Das Bundeszentralamt für Steuern zählte demnach mehr als 230 000 erledigte Kontenabrufe. 2013 waren es knapp 142 000 - das war ein Anstieg von mehr als 60 Prozent. Eine Ministeriumssprecherin bestätigte die Zahlen in Berlin.

Schon von 2012 auf 2013 hatten sich die Abfragen verdoppelt. Seit 2005 dürfen Behörden Konten von Bürgern ermitteln, um Steuerbetrüger ausfindig zu machen und Sozialleistungsmissbrauch einzudämmen. Nur unter bestimmten Voraussetzungen haben Ämter aber Zugriff auf Daten aller Konten und Depots.
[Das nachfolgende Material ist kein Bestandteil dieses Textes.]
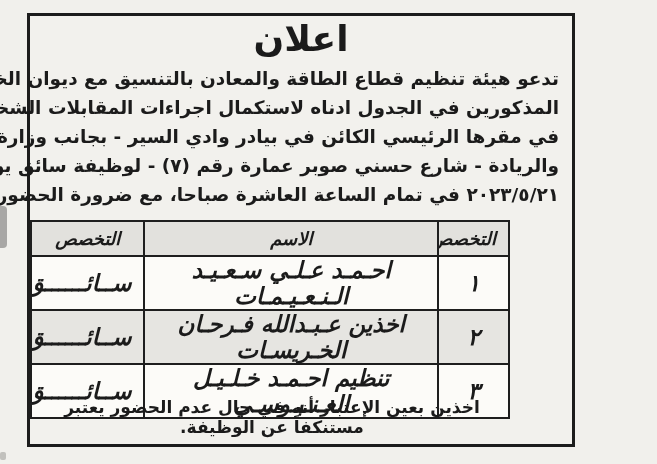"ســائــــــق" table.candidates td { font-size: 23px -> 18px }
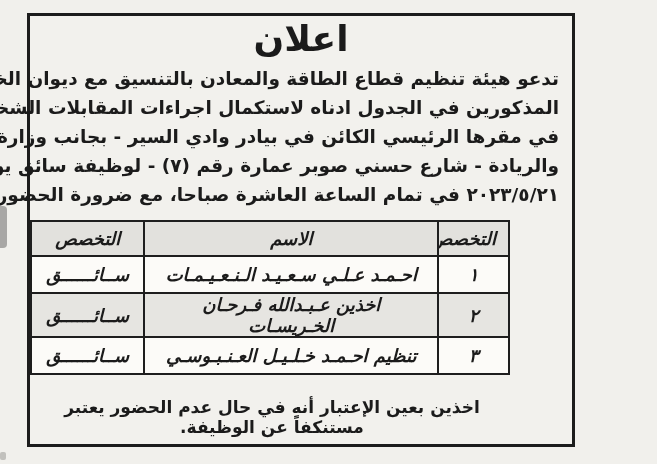"اخذين بعين الإعتبار أنه في" .footer-note { font-size: 17px -> 14px; text-align: center -> left }
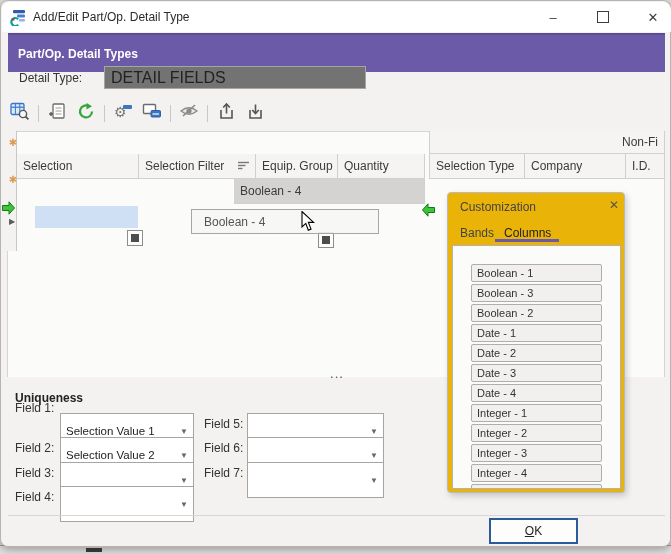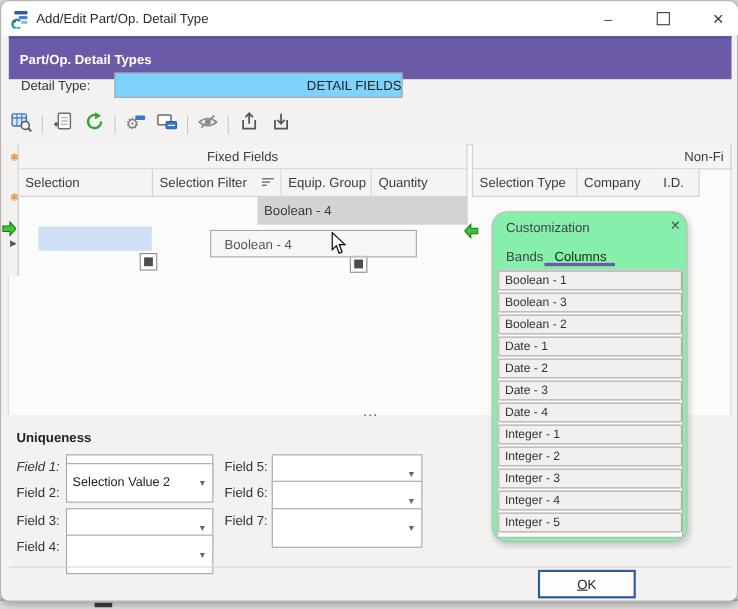"DETAIL FIELDS" .text-input { background: #7dd3fc -> #737373; font-size: 12px -> 16px; justify-content: flex-end -> none }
Eine Abfrage erfolgt erst, wenn ein Bürger Zweifel an Angaben etwa in seiner Steuererklärung nicht ausräumen kann. Dabei geht es zunächst nur um die Kontonummer sowie Stammdaten wie Name, Geburtsdatum und Adresse. Den Kontostand oder einzelne Bewegungen auf dem Konto teilen die Kreditinstitute nicht mit.

Seit 2013 dürfen auch Gerichtsvollzieher ermitteln, wer über welche Konten und Wertpapierdepots verfügt. Damit war im vergangenen Jahr der hohe Anstieg erklärt worden.